◆ AIM OF THE TASK:
Leave out every line before the one containing "مركز المعرفة", and set down that line and the rest through the end of the listing exactly.

┌──

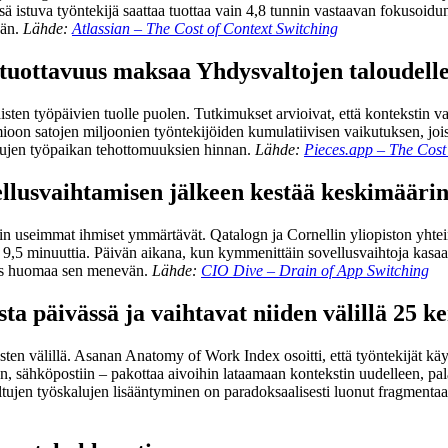
sä istuva työntekijä saattaa tuottaa vain 4,8 tunnin vastaavan fokusoidu
ään.
Lähde:
Atlassian – The Cost of Context Switching
 tuottavuus maksaa Yhdysvaltojen taloudelle
täisten työpäivien tuolle puolen. Tutkimukset arvioivat, että konteksti
ioon satojen miljoonien työntekijöiden kumulatiivisen vaikutuksen, jois
teltujen työpaikan tehottomuuksien hinnan.
Lähde:
Pieces.app – The Cost
llusvaihtamisen jälkeen kestää keskimäärin
 useimmat ihmiset ymmärtävät. Qatalogn ja Cornellin yliopiston yhtein
 9,5 minuuttia. Päivän aikana, kun kymmenittäin sovellusvaihtoja kasaan
 edes huomaa sen menevän.
Lähde:
CIO Dive – Drain of App Switching
sta päivässä ja vaihtavat niiden välillä 25 k
ten välillä. Asanan Anatomy of Work Index osoitti, että työntekijät käytt
n, sähköpostiin – pakottaa aivoihin lataamaan kontekstin uudelleen, pal
ltujen työskalujen lisääntyminen on paradoksaalisesti luonut fragmentaa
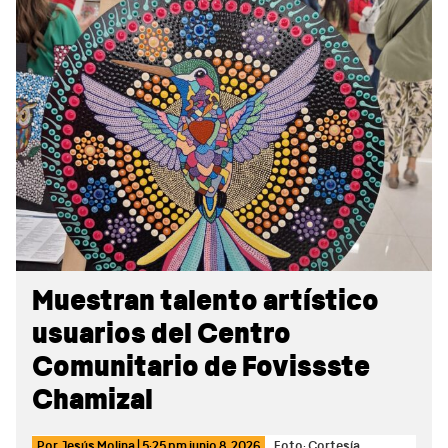
Sidebar
Muestran talento artístico
usuarios del Centro
Comunitario de Fovissste
Chamizal
Por
Jesús Molina
|
5:25 pm
junio 8, 2026
Foto: Cortesía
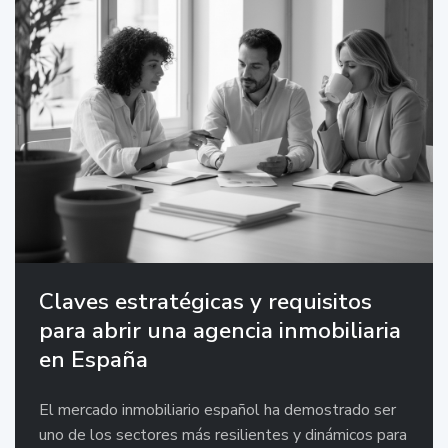
Claves estratégicas y requisitos
para abrir una agencia inmobiliaria
en España
El mercado inmobiliario español ha demostrado ser
uno de los sectores más resilientes y dinámicos para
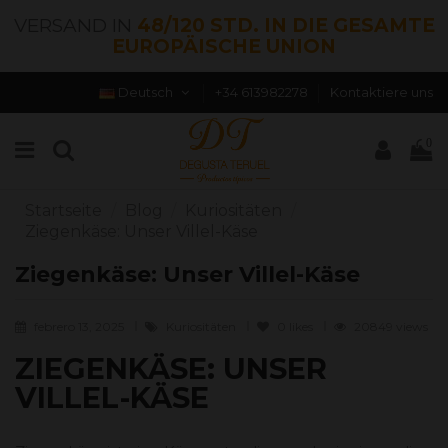
VERSAND IN
48/120 STD. IN DIE GESAMTE
EUROPÄISCHE UNION
Deutsch
+34 613982278
Kontaktiere uns
0
Startseite
Blog
Kuriositäten
Ziegenkäse: Unser Villel-Käse
Ziegenkäse: Unser Villel-Käse
febrero 13, 2025
Kuriositäten
0
likes
20849 views
ZIEGENKÄSE: UNSER
VILLEL-KÄSE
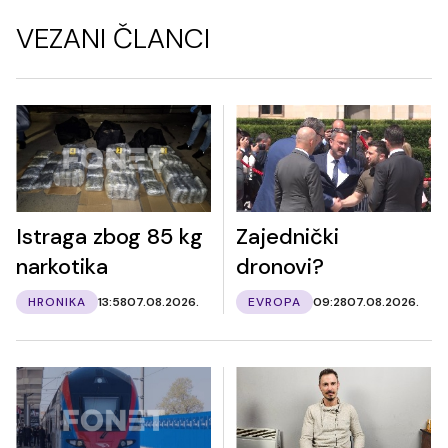
VEZANI ČLANCI
Istraga zbog 85 kg
Zajednički
narkotika
dronovi?
HRONIKA
13:58
07.08.2026.
EVROPA
09:28
07.08.2026.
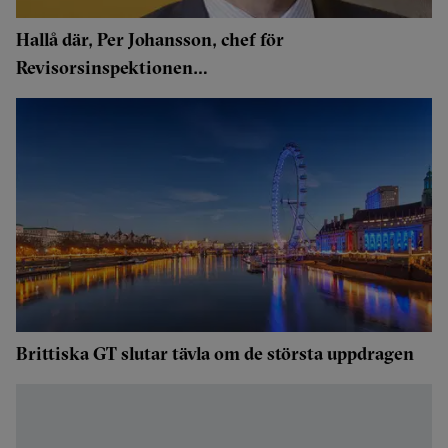
Hallå där, Per Johansson, chef för
Revisorsinspektionen…
Brittiska GT slutar tävla om de största uppdragen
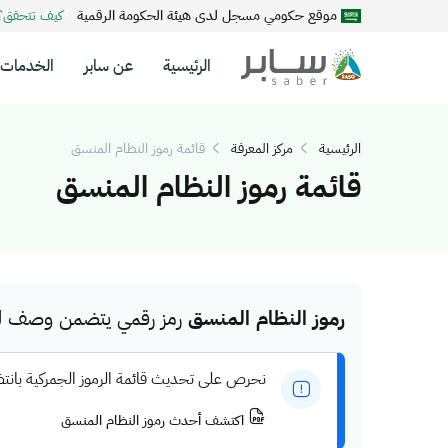
موقع حكومي مسجل لدى هيئة الحكومة الرقمية
كيف تتحقق
الرئيسية
عن سابر
الخدمات
الرئيسية
مركز المعرفة
قائمة رموز النظام المنسق
قائمة رموز النظام المنسق
رموز النظام المنسق
رمز رقمي يتضمن وصف للم
نحرص على تحديث قائمة الرموز الجمركية بانت
اكتشف أحدث رموز النظام المنسق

└──

◆ RESULT OF THE EXERCISE:
مركز المعرفة
قائمة رموز النظام المنسق
قائمة رموز النظام المنسق
رموز النظام المنسق
رمز رقمي يتضمن وصف للم
نحرص على تحديث قائمة الرموز الجمركية بانت
اكتشف أحدث رموز النظام المنسق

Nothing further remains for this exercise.